KEY POINTS
- Chevron crossed a $400 billion market value for the first time, entering the top 20 most valuable U.S. companies.
- A 47% surge in oil prices added nearly $30 billion to Chevron’s valuation and boosted energy stocks broadly.
- HSBC upgraded Chevron to “Buy” with a $215 target, citing strong upside and favorable positioning amid geopolitical tensions.
Shares of Chevron have pushed the company’s market capitalization above $400 billion for the first time, placing the oil major among the 20 most valuable publicly traded companies in the United States.
The milestone comes as crude oil prices surged sharply, fueled by escalating geopolitical tensions involving Iran.
Chevron stock rose 0.9 percent to $203.34 during early trading, outperforming the broader market, as the S&P 500 declined 0.8 percent in the same session.
By the previous close, the company’s valuation had crossed the $400 billion mark, according to market data.

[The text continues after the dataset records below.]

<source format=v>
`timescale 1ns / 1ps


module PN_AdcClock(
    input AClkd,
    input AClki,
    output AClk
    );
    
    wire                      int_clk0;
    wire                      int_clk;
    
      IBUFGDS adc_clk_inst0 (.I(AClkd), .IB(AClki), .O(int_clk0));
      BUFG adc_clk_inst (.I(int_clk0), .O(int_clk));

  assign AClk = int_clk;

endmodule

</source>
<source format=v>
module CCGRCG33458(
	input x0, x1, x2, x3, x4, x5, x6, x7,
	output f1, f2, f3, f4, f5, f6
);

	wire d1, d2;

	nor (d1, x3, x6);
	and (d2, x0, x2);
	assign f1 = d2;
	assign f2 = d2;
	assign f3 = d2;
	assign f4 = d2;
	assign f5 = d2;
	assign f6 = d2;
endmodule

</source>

Oil Price Rally Drives Market Value Higher
The surge in Chevron’s valuation was largely driven by a sharp jump in global oil prices. Brent crude climbed about 47 percent between late February and March 19, a move that added roughly $29.3 billion to Chevron’s market capitalization.

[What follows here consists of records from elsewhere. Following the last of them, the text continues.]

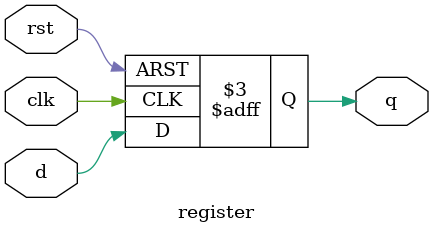
<source format=v>
module register #(
    parameter bus_width=1
) (
    input  wire [bus_width-1:0] d,
    input  wire                 clk,rst,
    output reg  [bus_width-1:0] q
);

always @(posedge clk or negedge rst) begin
    if (!rst) begin
        q<='b0;
    end
    else begin
        q<=d;
    end
end

endmodule
</source>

The rally lifted Chevron four places in the ranking of America’s most valuable companies, moving it into 20th position.
Rival energy giant Exxon Mobil also benefited from the same trend, with its market value increasing by $23.6 billion over the period. Exxon retained its position as the 13th largest publicly traded U.S. company.
Analysts at HSBC upgraded Chevron from “Hold” to “Buy” and raised their price target from $180 to $215. The bank cited a “macro shock” stemming from Middle East tensions that has reshaped expectations across the global oil industry.
HSBC also noted that Chevron has underperformed Exxon so far this year despite having less exposure to Middle Eastern operations. The bank highlighted Chevron’s valuation discount, lower regional risk, and stronger leverage to rising commodity prices as reasons for the upgrade.
The new $215 target implies roughly 6 percent upside from the stock’s trading level near $203.
Beyond energy stocks, defense-linked technology companies also gained. Palantir Technologies saw its market value jump by $44.2 billion since late February, pushing it up seven places to 22nd in U.S. company rankings, just behind Chevron.
Chevron’s entry into the $400 billion club underscores how geopolitical tensions and rising crude prices are reshaping market leadership, with energy companies regaining prominence alongside technology and financial heavyweights.